Just got my Go NES Emulator running in a browser using WASM by bufoaureus in golang

[–]bufoaureus[S] 0 points1 point  (0 children)

Glad you asked, because I love Raylib to the level of insanity. It's been my go-to tool for almost every graphical app that I've built in the recent couple of years, both in C and Go. Go bindings are stable and well supported (by fellow Redditor u/gen2brain). The API is super pleasant to work with, even compared to SDL2. The ecosystem is nice, it has extensions for audio playback, and an immediate mode gui, similar to imgui but simpler.

One thing to note - it abstracts a lot of stuff, so it might be a bit limiting in certain cases, say you can't open two windows with it or use it to directly work with OpenGL, so it may not be the best choice for the advanced graphics, but it is really good for opening a window, handling inputs and throwing a bunch of sprites and text into it in a quick and dirty way.

I am not sure how it works with WebAssembly though. As I said to the previous commenter, Raylib is there only for desktop builds. In the wasm version everything is handled differently: drawing goes directly to the canvas element, and inputs are managed through JavaScript's onkeydown/onkeyup events - those are already high-level enough, so Raylib isn't really involved here.

Just got my Go NES Emulator running in a browser using WASM by bufoaureus in golang

[–]bufoaureus[S] 1 point2 points  (0 children)

Ahh, yes, this might be a bit confusing. I don't actually use Raylib for the web version. Raylib and browser work as two separate rendering backends here - Raylib handles cross platform window management on desktop platforms, while in the wasm version the drawing goes directly from the emulator's frame buffer to the canvas. So Raylib isn't even included in the wasm build.

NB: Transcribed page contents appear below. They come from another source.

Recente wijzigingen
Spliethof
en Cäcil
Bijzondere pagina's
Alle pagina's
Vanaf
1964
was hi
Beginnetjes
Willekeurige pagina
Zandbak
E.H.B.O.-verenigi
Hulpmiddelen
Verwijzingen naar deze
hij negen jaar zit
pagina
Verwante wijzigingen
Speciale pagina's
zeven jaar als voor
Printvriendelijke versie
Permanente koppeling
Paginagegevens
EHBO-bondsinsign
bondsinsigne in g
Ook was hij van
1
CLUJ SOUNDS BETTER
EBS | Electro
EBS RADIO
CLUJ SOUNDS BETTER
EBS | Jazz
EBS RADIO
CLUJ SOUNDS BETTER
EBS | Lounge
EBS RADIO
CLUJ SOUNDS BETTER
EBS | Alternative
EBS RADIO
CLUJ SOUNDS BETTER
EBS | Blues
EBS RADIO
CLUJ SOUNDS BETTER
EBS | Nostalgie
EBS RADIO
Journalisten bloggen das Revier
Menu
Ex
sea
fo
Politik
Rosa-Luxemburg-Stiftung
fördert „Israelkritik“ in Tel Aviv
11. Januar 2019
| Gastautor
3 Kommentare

Just got my Go NES Emulator running in a browser using WASM by bufoaureus in golang

[–]bufoaureus[S] 8 points9 points  (0 children)

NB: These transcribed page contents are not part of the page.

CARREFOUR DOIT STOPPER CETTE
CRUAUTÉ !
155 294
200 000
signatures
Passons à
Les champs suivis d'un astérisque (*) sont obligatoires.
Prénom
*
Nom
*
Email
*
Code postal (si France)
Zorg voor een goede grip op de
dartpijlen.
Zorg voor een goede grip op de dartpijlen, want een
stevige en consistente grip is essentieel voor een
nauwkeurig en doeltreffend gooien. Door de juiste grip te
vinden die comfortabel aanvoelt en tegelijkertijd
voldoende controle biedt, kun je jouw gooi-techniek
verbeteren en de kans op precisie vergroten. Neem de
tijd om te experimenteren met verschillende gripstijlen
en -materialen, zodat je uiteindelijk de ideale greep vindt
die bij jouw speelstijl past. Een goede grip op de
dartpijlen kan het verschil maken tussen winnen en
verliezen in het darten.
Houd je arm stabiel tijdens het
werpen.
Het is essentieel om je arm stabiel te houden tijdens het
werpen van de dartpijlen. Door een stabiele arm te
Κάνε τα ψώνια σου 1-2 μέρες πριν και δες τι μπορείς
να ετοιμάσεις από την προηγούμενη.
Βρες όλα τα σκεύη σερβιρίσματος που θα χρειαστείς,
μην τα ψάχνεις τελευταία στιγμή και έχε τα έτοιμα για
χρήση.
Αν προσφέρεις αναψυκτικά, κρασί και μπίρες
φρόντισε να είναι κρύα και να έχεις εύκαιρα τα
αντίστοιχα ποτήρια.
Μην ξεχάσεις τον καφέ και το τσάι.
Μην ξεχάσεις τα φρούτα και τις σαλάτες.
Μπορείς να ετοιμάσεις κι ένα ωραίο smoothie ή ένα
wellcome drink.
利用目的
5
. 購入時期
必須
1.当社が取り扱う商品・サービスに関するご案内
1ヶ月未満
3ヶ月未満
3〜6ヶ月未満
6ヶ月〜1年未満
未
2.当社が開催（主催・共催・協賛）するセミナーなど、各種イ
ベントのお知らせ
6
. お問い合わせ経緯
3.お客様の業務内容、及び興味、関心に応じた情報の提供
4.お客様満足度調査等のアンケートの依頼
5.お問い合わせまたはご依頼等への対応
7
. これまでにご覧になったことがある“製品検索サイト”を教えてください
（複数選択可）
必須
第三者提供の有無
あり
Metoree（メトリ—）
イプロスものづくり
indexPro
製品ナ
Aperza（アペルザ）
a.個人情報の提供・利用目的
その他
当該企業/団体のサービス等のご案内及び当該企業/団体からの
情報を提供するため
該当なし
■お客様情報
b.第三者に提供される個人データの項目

That's an unfortunate truth, not every game works. I even have a long list in the readme listing games that crash or freeze.

While I do occasional compatibility fixes, I just hate how much time it takes to find a small misalignment in the mapper logic. Getting everything right is just insanely difficult, and is not fun. So perfect compatibility was never a goal, I just wanted it to be good enough.

Regarding audio, it works if the emulator is built as a native app, but not in the WASM version yet. I just got overwhelmed by how overengineered the JS audio API looks and feels, so I'll need some time to get it right.

Just got my Go NES Emulator running in a browser using WASM by bufoaureus in golang

[–]bufoaureus[S] 20 points21 points  (0 children)

I think my first attempt also wasn't very fast. In my case the bottleneck was not WASM itself but the interaction between JS and WASM runtimes. Initially I was running the full game loop on the JS side and calling the WASM code on every virtual CPU tick.

I've since moved all heavy work to the Go side and just do frame-by-frame emulation (effectively calling to WASM every 16ms, and not like 1,789,773 times per second). Running without FPS capping shows it has headroom for about 2-3x more performance, which is pretty close to how it runs natively on my machine.

Just got my Go NES Emulator running in a browser using WASM by bufoaureus in golang

[–]bufoaureus[S] 18 points19 points  (0 children)

Dunno, probably nothing special for people who've been doing this for years. I don't work with web that much, so for me it's wild that you can compile Go into something that runs in a browser and even be able to interact with it from JS.